With these things I’ll never say

(Com todas as estas coisas que nunca digo)

            Elizabeth sentia aquelas duas frases ecoando em sua mente, à medida que ela descia o último degrau e virava a esquina: “acho que estou desperdiçando a minha vida desse jeito, com todas as estas coisas que nunca digo”. Reclamando a si mesma que nada adiantava permanecer ali, diante dele, se ambos iam ficar calados.

________________________________

            Durante o intervalo daquela quinta-feira, as meninas não tinham outro assunto a tratar, a não ser o gesto romântico de Charles para reconquistar Jane, enquanto lanchavam juntas ao refeitório. Todas elas queriam ouvir de Jane, com mínimos detalhes, o que Charles tinha dito para justificar o seu comportamento.

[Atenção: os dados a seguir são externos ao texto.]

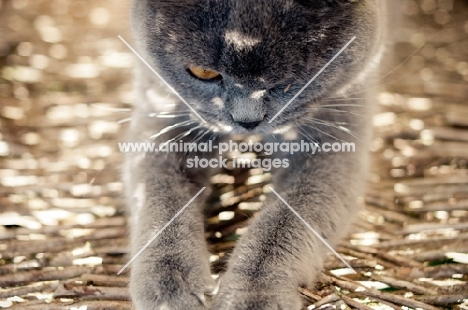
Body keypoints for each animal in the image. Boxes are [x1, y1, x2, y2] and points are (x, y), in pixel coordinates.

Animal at [122, 1, 386, 308]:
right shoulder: (165, 111)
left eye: (288, 81)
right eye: (202, 72)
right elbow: (159, 196)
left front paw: (254, 291)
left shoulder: (335, 129)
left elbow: (289, 217)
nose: (246, 120)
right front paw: (169, 283)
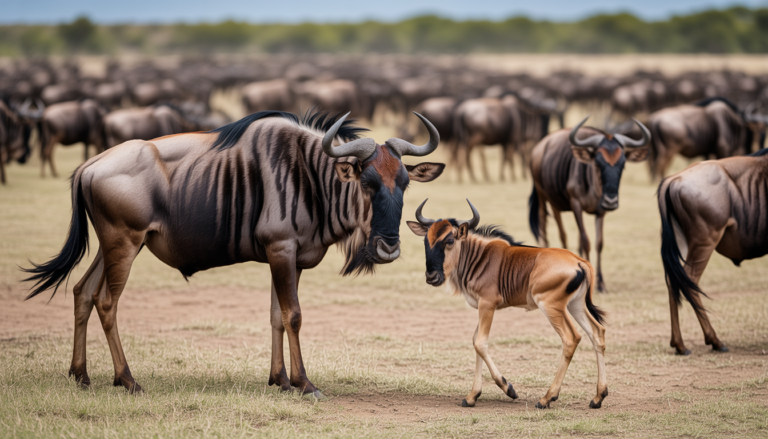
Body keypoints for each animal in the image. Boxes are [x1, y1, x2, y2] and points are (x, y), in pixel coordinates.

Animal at [408, 200, 608, 409]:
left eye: (449, 241)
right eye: (426, 241)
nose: (431, 276)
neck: (477, 257)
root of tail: (580, 262)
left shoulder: (488, 304)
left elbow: (480, 343)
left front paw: (508, 388)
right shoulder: (482, 307)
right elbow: (475, 341)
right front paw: (472, 396)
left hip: (552, 307)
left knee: (571, 338)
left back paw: (547, 398)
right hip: (575, 305)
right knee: (597, 332)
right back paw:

--Ele pediu mil desculpas por tudo o que tinha dito ao domingo, quando estivemos ao Basement, e pediu desculpas também por todo o mal entendido que se seguiu a este episódio. – Jane respondeu ao pedido de suas amigas, escolhendo com cuidado as suas palavras para não entrar em muitos detalhes (ela não queria relatar cada palavra que Charles proferira em seu pedido de desculpas, porque muitas delas foram declarações românticas, as quais Jane desejava guardar para si mesma). – E disse também que se não fosse por minha irmãzinha,... – Dizendo isto, Jane olhou para Elizabeth com um falso olhar recriminador, conseguindo que Elizabeth desviasse o olhar, ficando corada. – quem quebrou uma promessa que havia me feito, ele não saberia o quão gigantesco papel de idiota fizera ao permitir que Victor me convidasse para ir ao Halloween como seu par.

--Por que ele fez isso? – Catherine questionou. – Ele lhe deu alguma razão para tal comportamento?

--Somente que, por achar que eu tinha terminado com ele, ele não tinha mais como evitar que outros garotos me cortejassem! 

--Viu?! Se não fosse por mim, Charles ainda estaria deixando que você fosse cortejada por milhares de outros garotos! – Elizabeth comentou, orgulhosa. – A senhorita devia me agradecer!

--A senhorita não devia quebrar as promessas com as quais se compromete! – Jane continuou a repreendê-la, embora ainda sorrisse.

--Eu não quebrei promessa alguma! – Elizabeth garantiu, deixando a irmã a fitá-la com um olhar de incredulidade, enquanto as amigas começavam a rir. – Olhe para ele! – Elizabeth ordenou, virando-se para olhar para Charles, sentado em outra mesa com seus amigos. – Ele ainda tem aquela cabeça sorridente grudada ao pescoço, não tem?! – As meninas continuaram a rir, concordando com acenos de cabeça, frenéticos, enquanto Jane dirigia a Elizabeth um olhar atravessado. – Então, eu cumpri a minha promessa!

--Ahh, mas foi tão romântico o gesto dele! – Catherine suspirou. – As flores, os bombons, o cachorrinho de pelúcia... – Comentou, sonhadora.

--Tudo foi idéia de Elizabeth. – Jane replicou, com um sorriso acusador para a irmã.

--Ei! Eu disse para ele escolher um entre os três e não trazer os três de vez! – Elizabeth apressou a se explicar. – Sem falar que, eu não disse para ele trazê-los para cá! Imaginei que ele fosse lhe surpreender lá em casa, sei lá.

--Bem, ele disse que resolveu que preferia trazer os três de vez a correr o risco de eu não perceber o quão arrependido ele estava! – As meninas todas riram ao ouvir esta explicação de Jane; era justamente o tipo de coisa que Charles faria mesmo. – E, quanto à parte de levar os presentes lá para casa, ele jura que sequer passou pela cabeça dele esta opção. Ele até chegou a dizer: “quem me dera ter pensado nisso!”. – Esta revelação causou um assomo de risos entre as meninas.

--Como você pretende levar todos os seus presentes para casa de ônibus, Jane? – Charlotte, sempre prática, questionou-a.

--Charles vai nos levar para casa hoje. – Jane respondeu, sorridente.

--Ahhh... – As meninas replicaram, sorridentes também. – Mas é claro que vai!